# 41 Deluxe Autocycle



## 1817cent (May 28, 2022)

I picked up this bike in April at Memory Lane.  It was born a Deluxe Autocycle but sometime in its life it had been reduced to something less.  I completed the bike today to bring it upto its former glory.  All the parts are original except the buttons, which are original EA and the rear carrier is temporarily postwar. Also, the carrier clamp was made by BadBob here on the Cabe.  It rides great but will ride better once i get my ordered 20 tooth cog & driver.  Also, still searching for a better color match for the carrier legs.


----------



## buickmike (May 28, 2022)

What tooth count is on there now ?  How does it perform.?


----------



## 1817cent (May 28, 2022)

18 is on it now.  The Morrow hub does great.  I just want a little more ease in peddaling.  The way it is now, i would not want to pedal more than 7 to 10 miles.  With a 20 or even better, 22 tooth i could easily double that with my 72 year old body.


----------



## buickmike (May 28, 2022)

I am taking my bike from 22 tooth ND to morrow and I too sought the correct 22 morrow cog.

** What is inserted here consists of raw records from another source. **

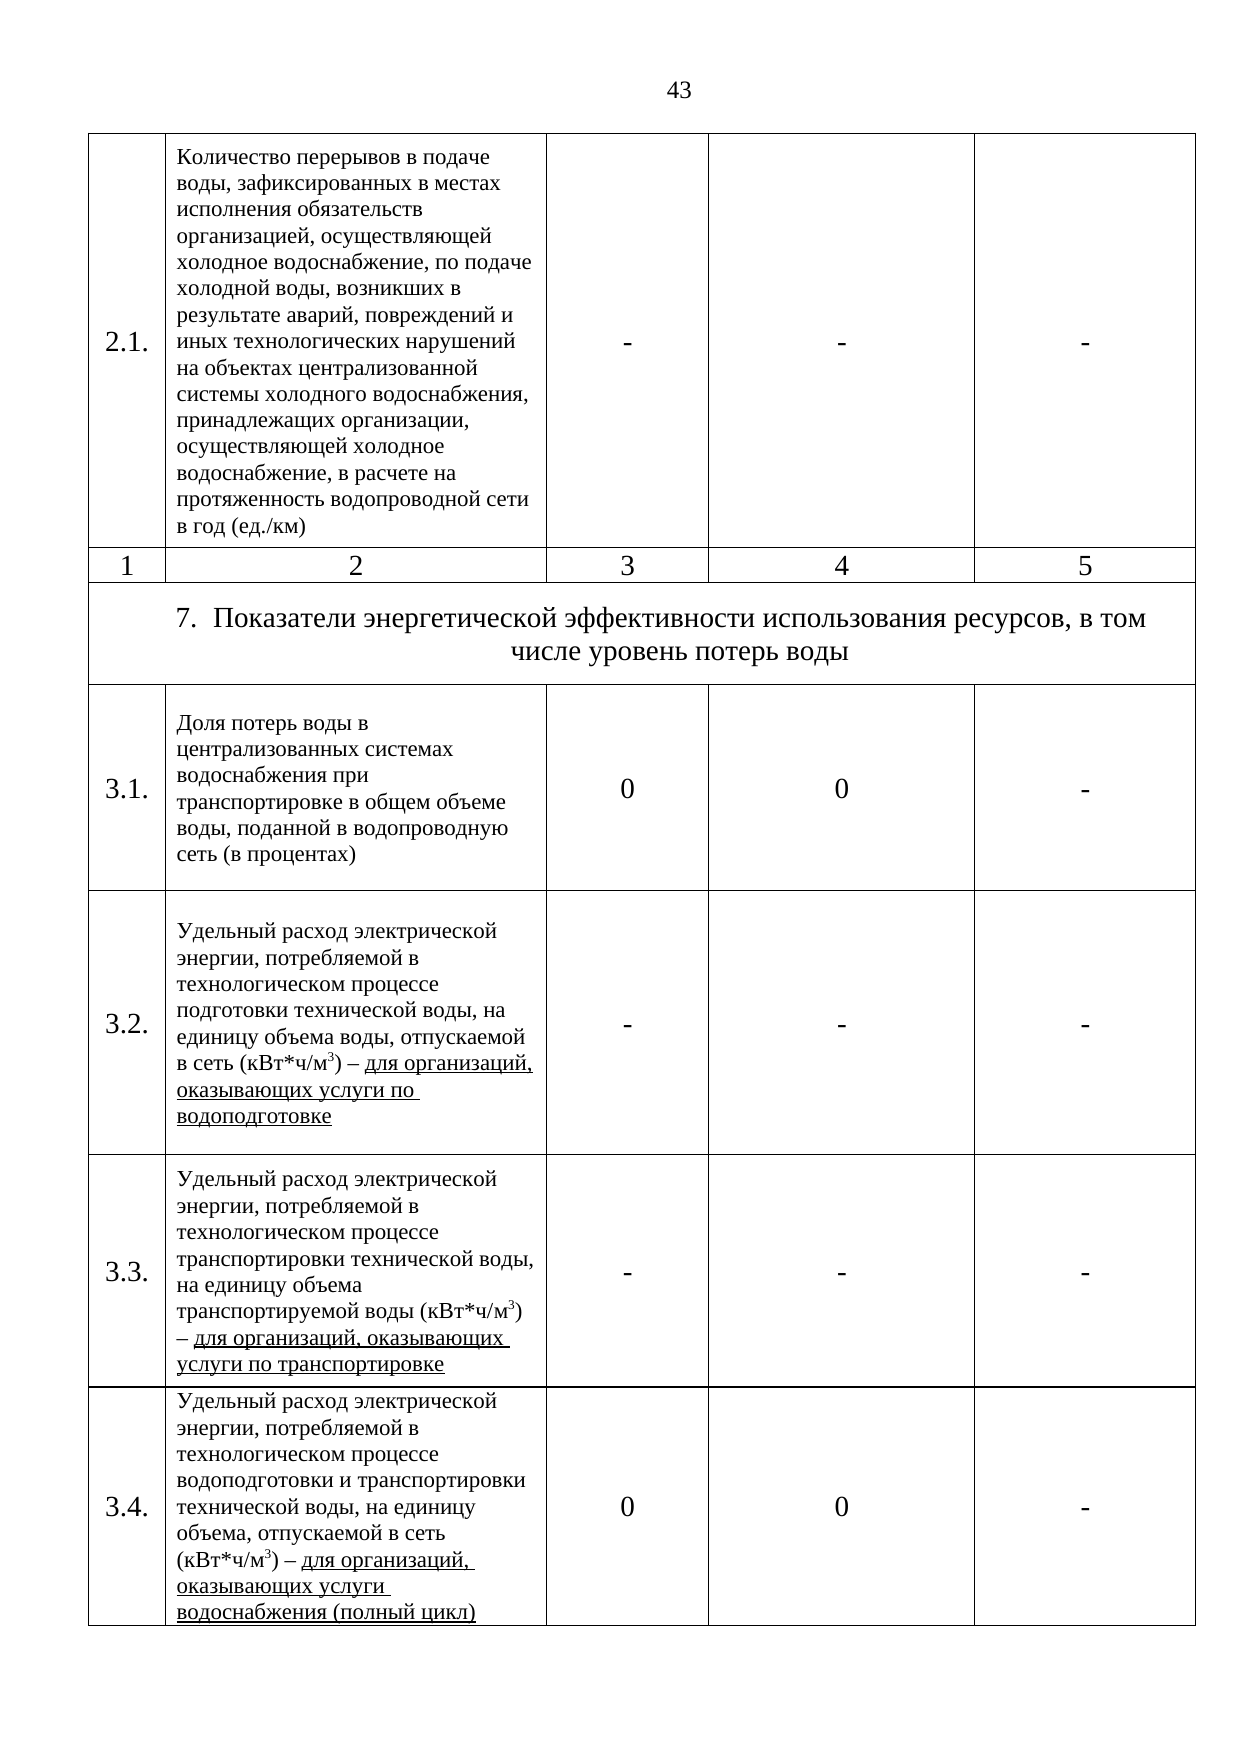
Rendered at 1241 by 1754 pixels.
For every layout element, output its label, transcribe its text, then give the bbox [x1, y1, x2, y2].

table_cell 5 [975, 548, 1195, 582]
table_cell 2 [166, 548, 546, 582]
table_cell 3.3. [89, 1155, 165, 1386]
table_cell - [709, 134, 974, 547]
table_cell - [975, 891, 1195, 1154]
table_cell 1 [89, 548, 165, 582]
table_cell Удельный расход электрической энергии, потребляемой в технологическом процессе транспортировки технической воды, на единицу объема транспортируемой воды (кВт*ч/м3) – для организаций, оказывающих услуги по транспортировке [166, 1155, 546, 1386]
table_cell - [709, 891, 974, 1154]
table_cell 0 [709, 685, 974, 890]
table_cell 3.1. [89, 685, 165, 890]
table_cell 0 [547, 1388, 708, 1625]
table_cell 3 [547, 548, 708, 582]
table_cell 2.1. [89, 134, 165, 547]
table_cell 3.4. [89, 1388, 165, 1625]
table_cell - [975, 134, 1195, 547]
table_cell - [709, 1155, 974, 1386]
table_cell - [975, 1155, 1195, 1386]
table_cell - [547, 1155, 708, 1386]
table_cell Доля потерь воды в централизованных системах водоснабжения при транспортировке в общем объеме воды, поданной в водопроводную сеть (в процентах) [166, 685, 546, 890]
table_cell Удельный расход электрической энергии, потребляемой в технологическом процессе подготовки технической воды, на единицу объема воды, отпускаемой в сеть (кВт*ч/м3) – для организаций, оказывающих услуги по водоподготовке [166, 891, 546, 1154]
table_cell - [975, 1388, 1195, 1625]
table_cell - [547, 891, 708, 1154]
table_cell 0 [709, 1388, 974, 1625]
table_cell Количество перерывов в подаче воды, зафиксированных в местах исполнения обязательств организацией, осуществляющей холодное водоснабжение, по подаче холодной воды, возникших в результате аварий, повреждений и иных технологических нарушений на объектах централизованной системы холодного водоснабжения, принадлежащих организации, осуществляющей холодное водоснабжение, в расчете на протяженность водопроводной сети в год (ед./км) [166, 134, 546, 547]
table_cell - [975, 685, 1195, 890]
table_cell - [547, 134, 708, 547]
table_cell 0 [547, 685, 708, 890]
table_cell 3.2. [89, 891, 165, 1154]
table_cell Показатели энергетической эффективности использования ресурсов, в том числе уровень потерь воды [89, 583, 1195, 684]
table_cell Удельный расход электрической энергии, потребляемой в технологическом процессе водоподготовки и транспортировки технической воды, на единицу объема, отпускаемой в сеть (кВт*ч/м3) – для организаций, оказывающих услуги водоснабжения (полный цикл) [166, 1388, 546, 1625]
table_cell 4 [709, 548, 974, 582]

But I'm afraid all I could locate was 20 older Bendix (screw on gear). No where close to putting  miles on my bike          instead  more like few blocks. My bike already heavy and big morrow adds to it.


----------



## 1817cent (May 28, 2022)

Oops.  Old Iron Bob made the very nice carrier clamp.  Sorry for the error.


----------



## catfish (May 29, 2022)

It is a nice bike.


----------



## cyclingday (May 29, 2022)

Very nice!
No thought of running a Schwinn Expander Brake on the rear?
I think you’d like the freewheeling action.


----------



## mr.cycleplane (May 29, 2022)

Beautiful bike Jay-just awesome! I've been waiting to see the completed project.


----------



## BFGforme (May 30, 2022)

Me also jay! Can’t wait!!!


----------



## WESTCOASTRIDERS (May 30, 2022)

Nice looking bike and beautiful color combo ..   I like how the fenders came painted the darker copper color instead of the same tan on the frame  Does anybody know the correct color names ?


----------



## cyclonecoaster.com (May 30, 2022)

_Jay .. Wow great save .. another beauty brought back to it's former glory ...Love the two tone brown .. and the Canti makes it even better ... I have be doing similar projects as of late .._


----------



## Nashman (Jun 2, 2022)

Well done. The bicycle thanks you. Enjoy.


----------



## BFGforme (Jun 2, 2022)

Doing same color combo on a roadster, but reverse! Inspires me to keep going! Great bike!!


----------



## 1817cent (Aug 3, 2022)

I was able to locate a nice scripted Lobdel for the rear.  Now both rims match well.  Thanks Cabe!


----------